Source data:
——————

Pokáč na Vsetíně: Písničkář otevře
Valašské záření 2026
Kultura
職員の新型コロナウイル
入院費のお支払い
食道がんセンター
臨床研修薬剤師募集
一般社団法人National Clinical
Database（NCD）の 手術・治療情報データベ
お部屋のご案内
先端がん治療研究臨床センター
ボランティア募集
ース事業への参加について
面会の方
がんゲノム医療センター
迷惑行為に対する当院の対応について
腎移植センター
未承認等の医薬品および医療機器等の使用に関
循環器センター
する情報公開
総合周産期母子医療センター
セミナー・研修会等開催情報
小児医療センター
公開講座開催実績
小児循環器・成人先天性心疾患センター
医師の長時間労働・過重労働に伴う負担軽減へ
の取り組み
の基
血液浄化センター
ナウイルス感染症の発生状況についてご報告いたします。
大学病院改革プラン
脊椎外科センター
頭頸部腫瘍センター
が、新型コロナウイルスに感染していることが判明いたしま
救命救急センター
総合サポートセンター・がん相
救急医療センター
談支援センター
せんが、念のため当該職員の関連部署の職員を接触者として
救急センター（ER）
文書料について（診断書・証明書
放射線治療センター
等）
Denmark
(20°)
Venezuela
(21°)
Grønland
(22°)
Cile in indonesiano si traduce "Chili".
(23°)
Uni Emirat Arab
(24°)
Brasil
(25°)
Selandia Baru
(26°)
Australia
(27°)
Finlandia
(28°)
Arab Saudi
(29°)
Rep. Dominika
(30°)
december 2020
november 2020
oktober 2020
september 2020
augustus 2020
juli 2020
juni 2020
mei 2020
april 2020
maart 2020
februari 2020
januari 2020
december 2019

——————

Brief: Using the exact wording, write out all of the records.

Task answer:
Pokáč na Vsetíně: Písničkář otevře
Valašské záření 2026
Kultura
職員の新型コロナウイル
入院費のお支払い
食道がんセンター
臨床研修薬剤師募集
一般社団法人National Clinical
Database（NCD）の 手術・治療情報データベ
お部屋のご案内
先端がん治療研究臨床センター
ボランティア募集
ース事業への参加について
面会の方
がんゲノム医療センター
迷惑行為に対する当院の対応について
腎移植センター
未承認等の医薬品および医療機器等の使用に関
循環器センター
する情報公開
総合周産期母子医療センター
セミナー・研修会等開催情報
小児医療センター
公開講座開催実績
小児循環器・成人先天性心疾患センター
医師の長時間労働・過重労働に伴う負担軽減へ
の取り組み
の基
血液浄化センター
ナウイルス感染症の発生状況についてご報告いたします。
大学病院改革プラン
脊椎外科センター
頭頸部腫瘍センター
が、新型コロナウイルスに感染していることが判明いたしま
救命救急センター
総合サポートセンター・がん相
救急医療センター
談支援センター
せんが、念のため当該職員の関連部署の職員を接触者として
救急センター（ER）
文書料について（診断書・証明書
放射線治療センター
等）
Denmark
(20°)
Venezuela
(21°)
Grønland
(22°)
Cile in indonesiano si traduce "Chili".
(23°)
Uni Emirat Arab
(24°)
Brasil
(25°)
Selandia Baru
(26°)
Australia
(27°)
Finlandia
(28°)
Arab Saudi
(29°)
Rep. Dominika
(30°)
december 2020
november 2020
oktober 2020
september 2020
augustus 2020
juli 2020
juni 2020
mei 2020
april 2020
maart 2020
februari 2020
januari 2020
december 2019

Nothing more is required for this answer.